Biologic that disrupts PDE11A4 homodimerization in hippocampus CA1 reverses age-related proteinopathies in PDE11A4 and cognitive decline of social memories

Abstract

ABSTRACTAge-related proteinopathies in phosphodiesterase 11A (PDE11A), an enzyme that degrades 3’,5’-cAMP/cGMP and is enriched in the ventral hippocampal formation (VHIPP), drive age-related cognitive decline (ARCD) of social memories. In the VHIPP, age-related increases in PDE11A4 occur specifically within the membrane compartment and ectopically accumulate in filamentous structures termed ghost axons. Previous in vitro studies show that disrupting PDE11 homodimerization by expressing an isolated PDE11A-GAFB domain, which acts as a “negative sink” for monomers, selectively degrades membrane-associated PDE11A4 and prevents the punctate accumulation of PDE11A4. Therefore, we determined if disrupting PDE11A4 homodimerization in vivo via the expression of an isolated PDE11A4-GAFB domain would be sufficient to reverse 1) age-related accumulations of PDE11A4 in VHIPP ghost axons and 2) ARCD of social memories. Indeed, in vivo lentiviral expression of the isolated PDE11A4-GAFB domain in hippocampal CA1 reversed the age-related accumulation of PDE11A4 in ghost axons, reversed ACRD of social transmission of food preference memory (STFP), and improved remote long-term memory for social odor recognition (SOR) without affecting memory for non-social odor recognition.

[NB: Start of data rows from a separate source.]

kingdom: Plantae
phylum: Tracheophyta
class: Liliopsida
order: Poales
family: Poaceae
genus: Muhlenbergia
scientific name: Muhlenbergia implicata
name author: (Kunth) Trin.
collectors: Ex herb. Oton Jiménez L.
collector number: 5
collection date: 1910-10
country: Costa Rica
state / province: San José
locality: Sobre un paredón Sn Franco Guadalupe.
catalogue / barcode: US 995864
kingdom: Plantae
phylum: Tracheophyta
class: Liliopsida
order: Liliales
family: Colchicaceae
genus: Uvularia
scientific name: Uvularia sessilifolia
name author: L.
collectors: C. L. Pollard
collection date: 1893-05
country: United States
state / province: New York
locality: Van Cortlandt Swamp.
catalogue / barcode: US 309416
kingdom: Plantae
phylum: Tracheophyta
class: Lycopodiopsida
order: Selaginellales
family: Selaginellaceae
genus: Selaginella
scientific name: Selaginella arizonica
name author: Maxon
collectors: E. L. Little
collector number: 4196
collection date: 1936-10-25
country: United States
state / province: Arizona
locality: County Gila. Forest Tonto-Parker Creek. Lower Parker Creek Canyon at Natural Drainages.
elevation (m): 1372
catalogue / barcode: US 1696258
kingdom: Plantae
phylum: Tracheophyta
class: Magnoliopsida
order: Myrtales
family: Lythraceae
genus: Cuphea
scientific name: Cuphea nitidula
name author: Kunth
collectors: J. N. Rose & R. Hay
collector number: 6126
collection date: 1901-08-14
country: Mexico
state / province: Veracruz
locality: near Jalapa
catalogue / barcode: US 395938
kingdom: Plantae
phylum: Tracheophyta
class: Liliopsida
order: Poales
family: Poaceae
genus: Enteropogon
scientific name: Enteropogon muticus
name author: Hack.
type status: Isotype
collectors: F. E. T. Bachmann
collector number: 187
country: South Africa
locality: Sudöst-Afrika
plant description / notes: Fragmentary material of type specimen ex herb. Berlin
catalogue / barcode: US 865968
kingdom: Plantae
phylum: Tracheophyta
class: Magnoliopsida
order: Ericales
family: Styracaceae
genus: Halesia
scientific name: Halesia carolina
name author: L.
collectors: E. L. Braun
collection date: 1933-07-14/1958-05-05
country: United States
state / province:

In vitro studies suggest that disrupting homodimerization of PDE11A4 does not directly alter the catalytic activity of the enzyme but may reverse age-related decreases in cGMP by dispersing the accumulation of the enzyme independently of other intramolecular mechanisms previously established to disperse PDE11A4 (e.g., phosphorylation of PDE11A4 at serine 162). Altogether, these data suggest that a biologic designed to disrupt PDE11A4 homodimerization may serve to ameliorate age-related deficits in hippocampal cyclic nucleotide signaling and subsequent ARCD of remote social memory.